Mohima’s son would climb aboard fishing boats, wade through the water, and collect fish fry for weeks on end. It was a necessity, as an extra pair of hands meant the family might eat. ‘I watched it happen, and I could not sleep,’ Mohima says. ‘He is a child. He should be in school, not on a boat. But I did not know what else to do.’
Addressing the Root Causes of Child Labour
Unlike many others facing the same hardship, Mohima did not accept the situation in silence. She began asking questions, seeking a way out. Then she heard about a training programme run by the RESOURCE Project (Raising Economic and Social Security in Agriculture for Child Labour Eradication), an initiative operating in the coastal region to address the root causes of child labour by strengthening family livelihoods.
‘Before, every coin was already spoken for before we even had it. Now I am saving for my children’s education. I want them to have the choices I never had.’
The training introduced Mohima to salt-tolerant vegetable cultivation: techniques for growing crops in saline, flood-prone soil that most farmers had long abandoned as useless. She also learned to harvest rainwater efficiently, collecting it to keep her plots alive through the dry season, when taps and rivers run low. Mohima: ‘At the beginning of the training, I was told that the abandoned piece of land I thought was dead could grow food. I just needed to know how. And that’s what I learned.’
The Work Pays Off
Through the programme, Mohima also received a goat. She began rearing it alongside her new vegetable plots. The first months were hard: learning, adjusting, monitoring the crops, and tracking the animals’ health. Income came slowly, but it came.
In a few months, she built a water tank with her own hands to store rainwater, allowing her to continue farming even during dry periods. Gradually, her plot expanded. ‘When I started earning from the vegetables and later from selling the goat,’ she says, ‘my husband did not have to carry everything alone. The pressure lifted for all of us.’
As the income steadied, Mohima was finally able to stop her son from going to the boat and send him back to school instead. ‘All my hard work paid off the first day I saw my son coming home with his school bag over his shoulder. I felt so proud.’

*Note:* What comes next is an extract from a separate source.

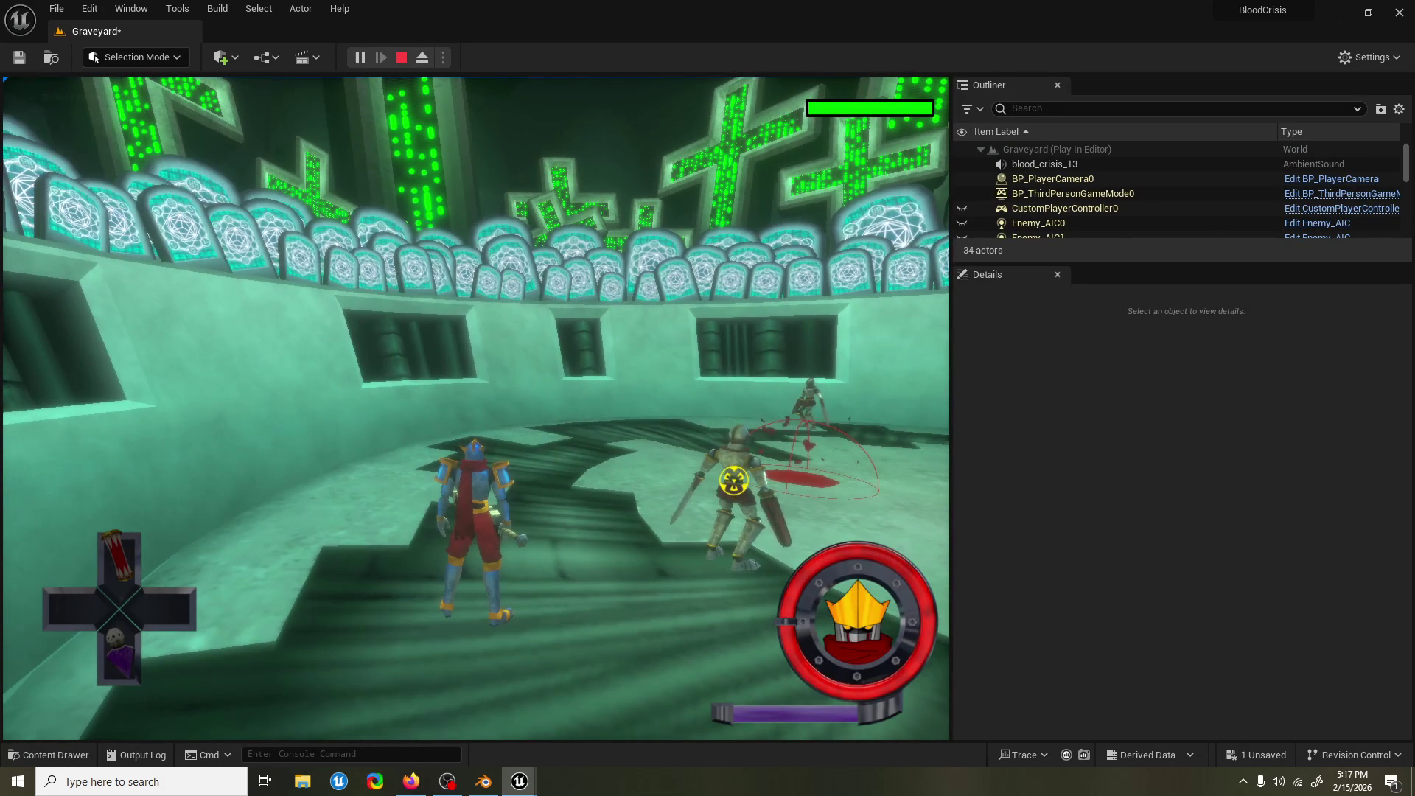
Run the character briefly, stop the playtest, and return to the ComboSystem_BPC event graph.
key(shift+F1)
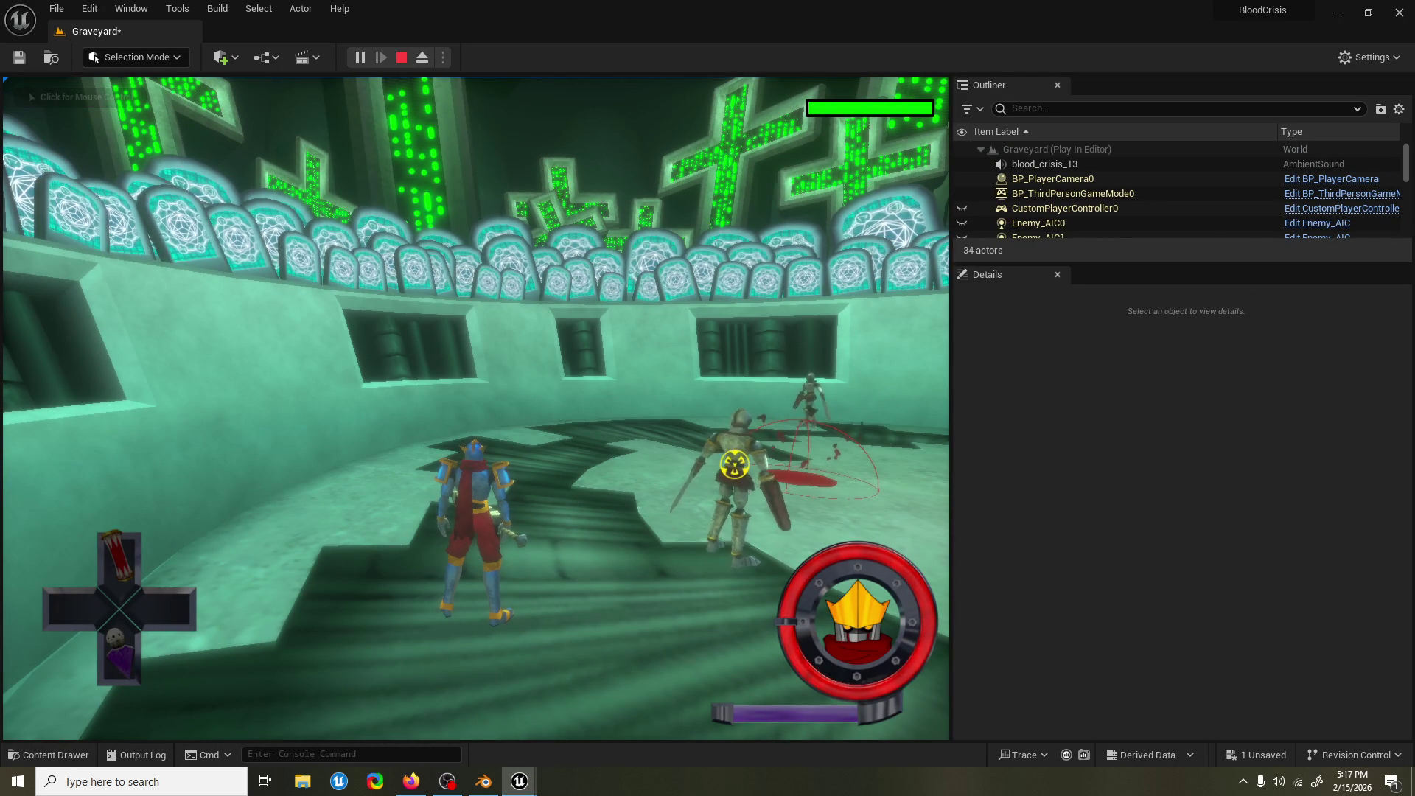
key(Escape)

Saving for a Better Future
Mohima did not stop there. She began saving the surplus income, starting with small amounts and then more consistently, and reinvested it in more land. She leased additional plots and expanded her vegetable cultivation.

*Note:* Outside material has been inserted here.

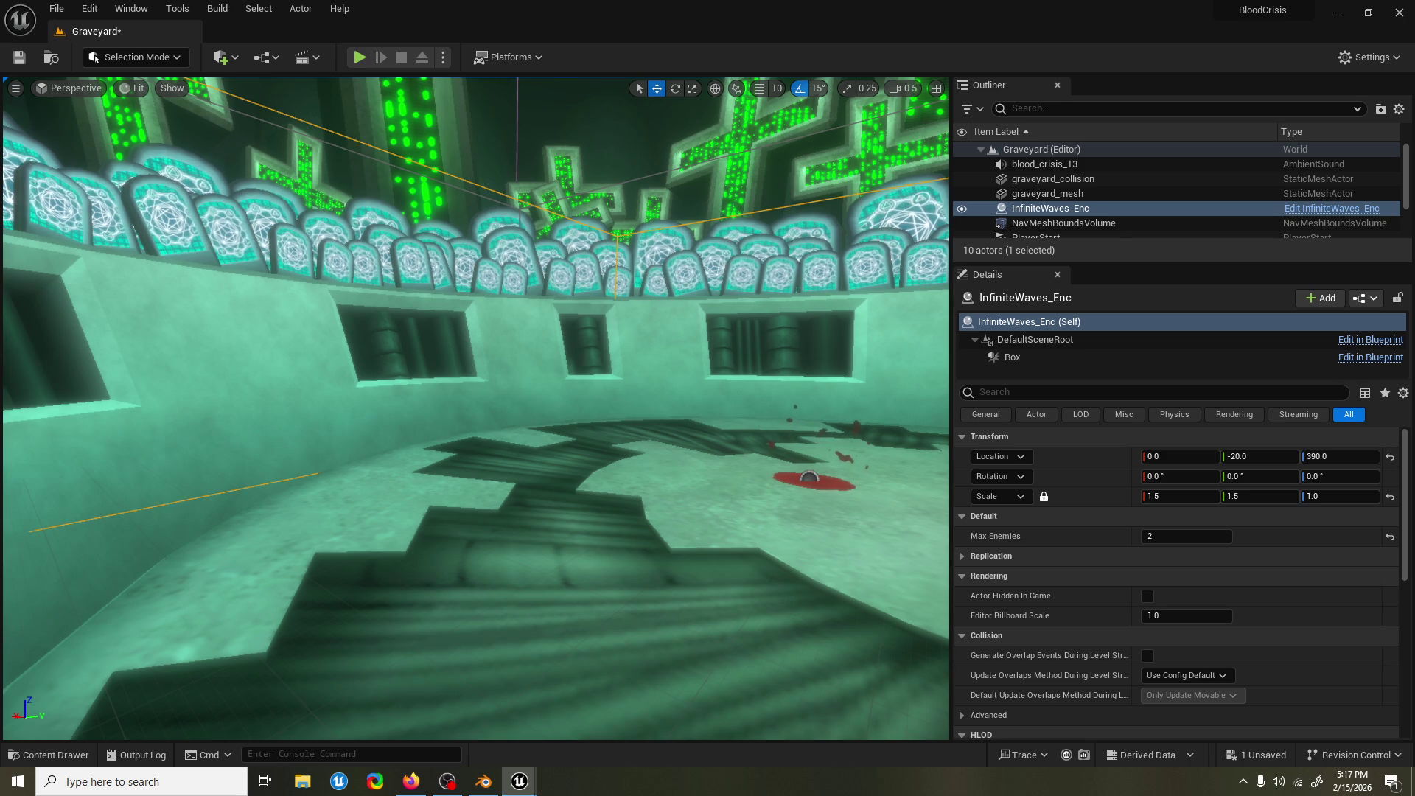
key(alt+Tab)
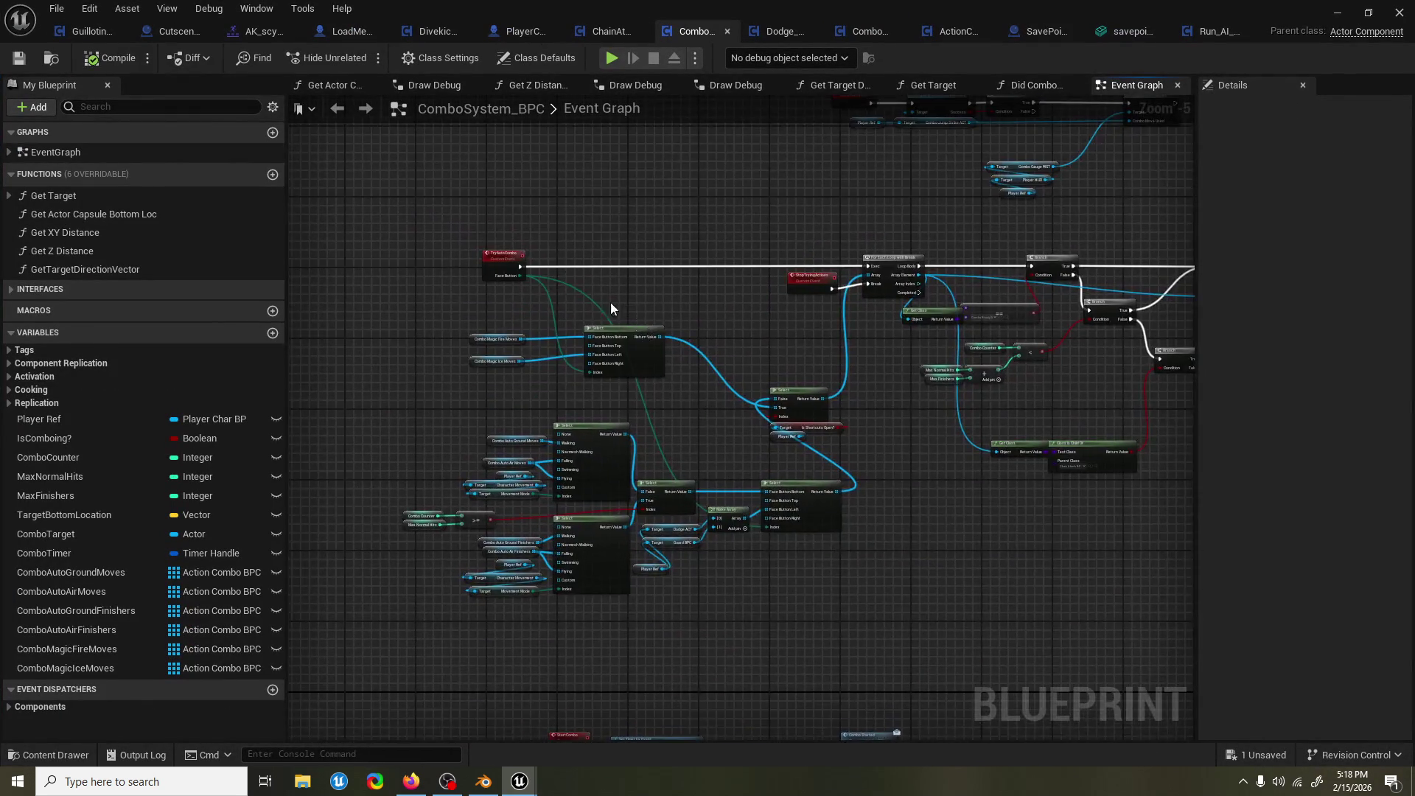
scroll(626, 313, up, 2)
scroll(775, 304, down, 3)
scroll(708, 319, up, 3)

Today, Mohima has a savings account. She sets money aside each month for her children’s higher education, something that once seemed completely out of reach. Mohima: ‘Before, every coin was already spoken for before we even had it. Now I am saving for my children’s education. I want them to have the choices I never had.’
About the RESOURCE project
This project is funded by the Global March Against Child Labour, led by Cordaid, and implemented by Udayan Bangladesh, with support from the private-sector partner A.R. Malik Seeds Limited.
Operating across two unions (Southkhali and Rayenda) in southern Bangladesh’s coastal region, the project works with 360 households to address child labour at its root by building stable, climate-adapted livelihoods for families who have long lacked alternatives.
At the heart of the project is an integrated community-based approach that brings together two critical elements: a Child Labour Monitoring System to identify and track at-risk children in targeted communities, and direct livelihood support to tackle the economic conditions that drive families to send their children to work. Rather than addressing child labour in isolation, this model recognises that lasting change requires both visibility and economic alternatives to coexist.